[[ Source text, beginning ]]
James Brasfield (born January 19, 1952 in Savannah, Georgia) is an American poet and translator.

Life
He graduated from Armstrong State College, and Columbia University, with an MFA.

His work has appeared in AGNI, Chicago Review, Colorado Review, Crazyhorse, The Iowa Review, New Orleans Review, Poetry Wales, The Seattle Review, and The Southern Review.

He was a Fulbright Scholar at the National University of Kyiv-Mohyla Academy, Ukraine from 1993 through 1994; he later returned to the Ukraine to teach at Yuri Fedkovych State University in 1999. He taught at Western Carolina University and was visiting assistant professor in the University of Memphis in 2008 through 2009. Brasfield currently teaches in the English Department at Pennsylvania State University.

Awards
 2001 NEA Fellowship in Poetry
 2000 PEN Award for Poetry in Translation
 The Pennsylvania Council on the Arts Fellowship

Works
 "Celan", AGNI, 2002
 "Palladium" (2016), Originally published in Poem-a-Day on August 10, 2016, by the Academy of American Poets.
[[ Source text, end ]]
[[ Dataset section, beginning ]]
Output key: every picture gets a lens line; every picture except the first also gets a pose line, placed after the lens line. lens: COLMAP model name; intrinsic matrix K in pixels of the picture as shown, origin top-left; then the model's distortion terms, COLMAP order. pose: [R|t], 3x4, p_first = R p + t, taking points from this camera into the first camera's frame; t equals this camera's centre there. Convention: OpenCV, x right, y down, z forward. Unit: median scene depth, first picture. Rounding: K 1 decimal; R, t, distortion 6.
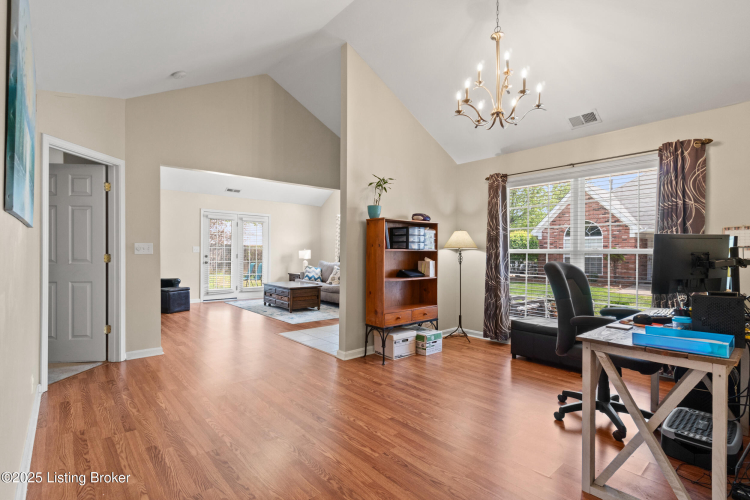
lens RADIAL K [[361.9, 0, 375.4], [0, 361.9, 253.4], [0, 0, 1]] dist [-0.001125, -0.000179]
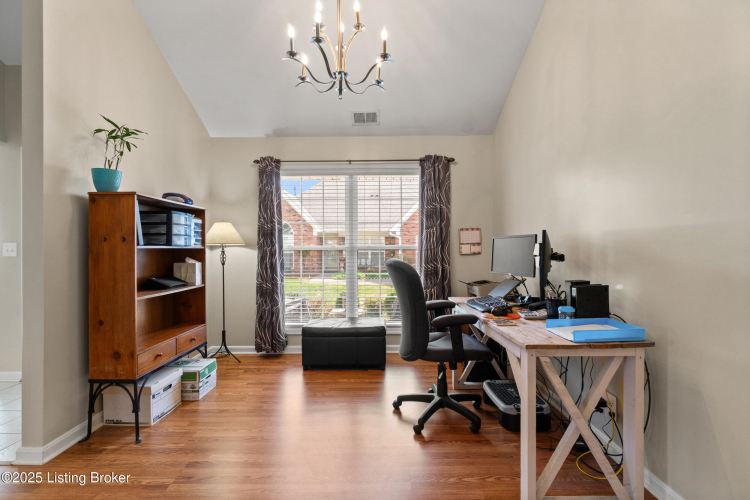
[[ Dataset section, end ]]
▶ _Task_:
Render this sentence from the James Brasfield biography in Spanish: "Brasfield currently teaches in the English Department at Pennsylvania State University."

▶ _Response to the exercise_:
Brasfield enseña actualmente en el Departamento de Inglés de la Universidad Estatal de Pensilvania.